Figure understanding tasks:
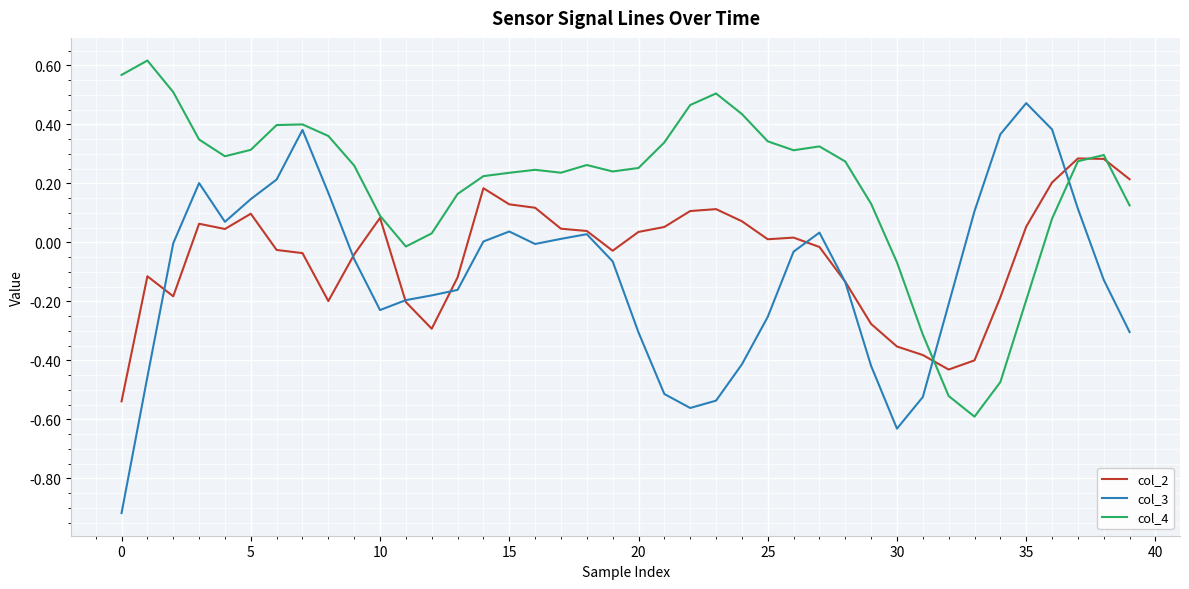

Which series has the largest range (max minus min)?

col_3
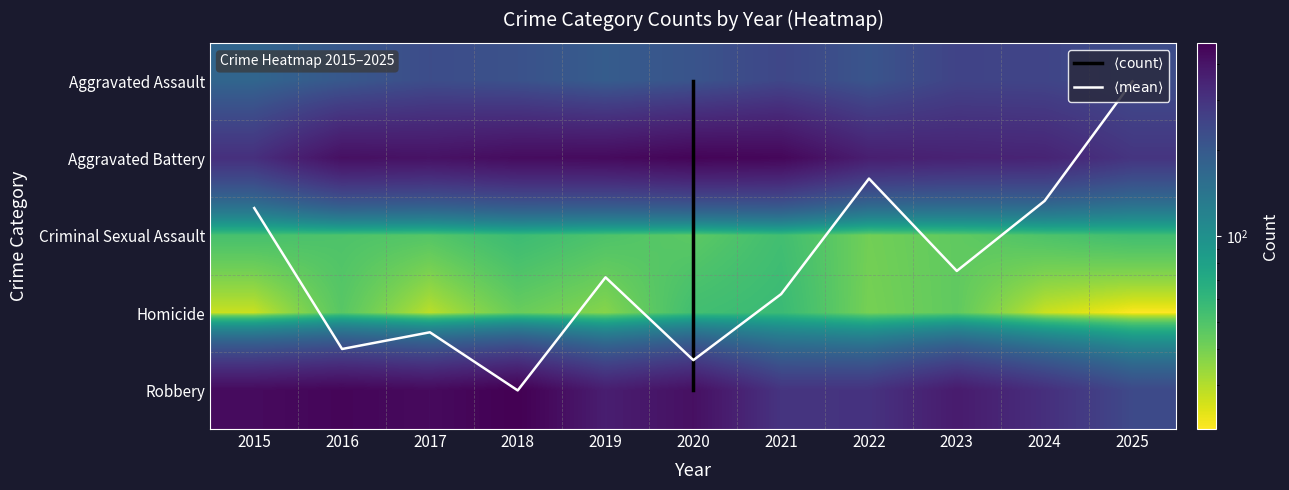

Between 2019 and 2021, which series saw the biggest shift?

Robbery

Task description: Render the entries above as a Markdown table with two columns, "Row" and "Line," giving each non-blank line its own numbered row. Leave out the pictures and skip blank lines.

Exercise answer:
| Row | Line |
|---|---|
| 1 | Which series has the largest range (max minus min)? |
| 2 | col_3 |
| 3 | Between 2019 and 2021, which series saw the biggest shift? |
| 4 | Robbery |